(Dataset content)
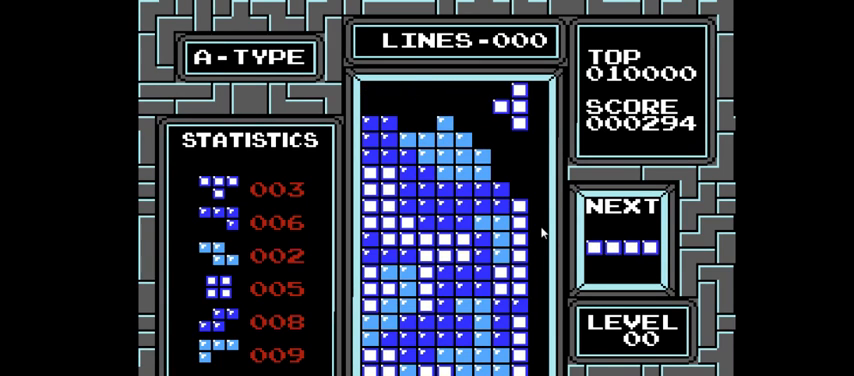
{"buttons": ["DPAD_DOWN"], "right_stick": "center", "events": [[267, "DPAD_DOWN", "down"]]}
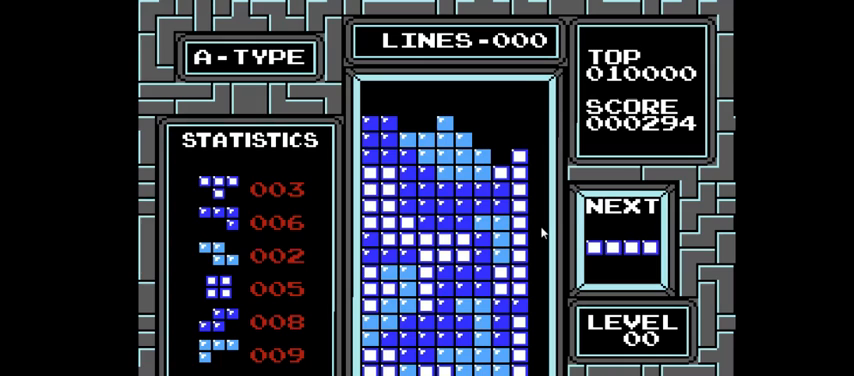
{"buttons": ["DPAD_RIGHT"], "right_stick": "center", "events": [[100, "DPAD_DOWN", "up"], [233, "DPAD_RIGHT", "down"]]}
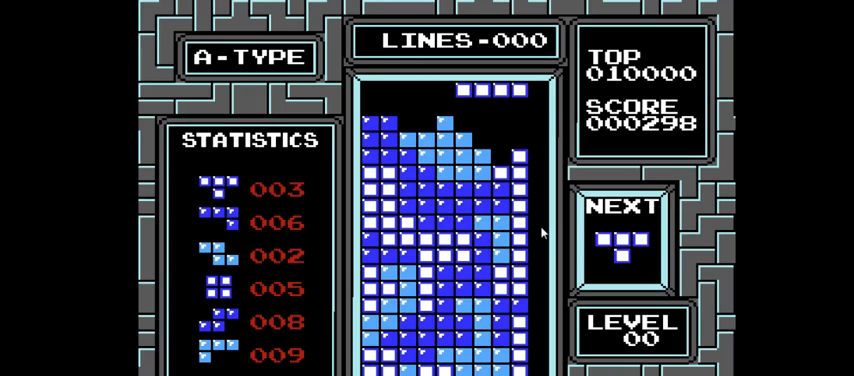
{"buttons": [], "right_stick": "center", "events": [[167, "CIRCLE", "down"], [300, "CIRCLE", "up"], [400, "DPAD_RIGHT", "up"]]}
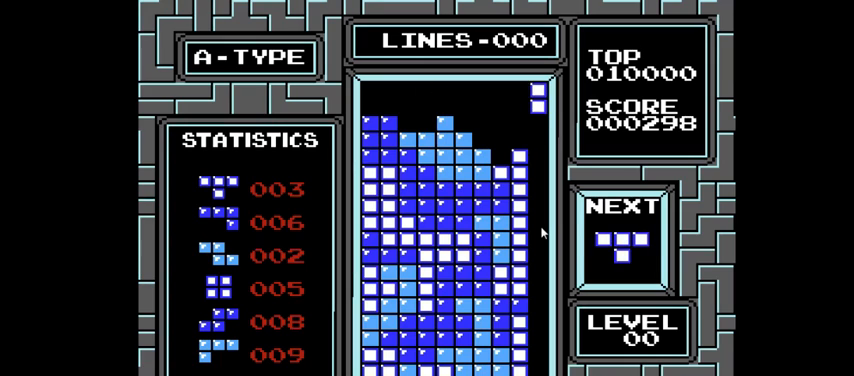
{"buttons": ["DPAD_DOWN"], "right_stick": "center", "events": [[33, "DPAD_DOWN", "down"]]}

(What you will do) Give the listing above again exactly, minus any images.

(Written answer)
{"buttons": ["DPAD_DOWN"], "right_stick": "center", "events": [[267, "DPAD_DOWN", "down"]]}
{"buttons": ["DPAD_RIGHT"], "right_stick": "center", "events": [[100, "DPAD_DOWN", "up"], [233, "DPAD_RIGHT", "down"]]}
{"buttons": [], "right_stick": "center", "events": [[167, "CIRCLE", "down"], [300, "CIRCLE", "up"], [400, "DPAD_RIGHT", "up"]]}
{"buttons": ["DPAD_DOWN"], "right_stick": "center", "events": [[33, "DPAD_DOWN", "down"]]}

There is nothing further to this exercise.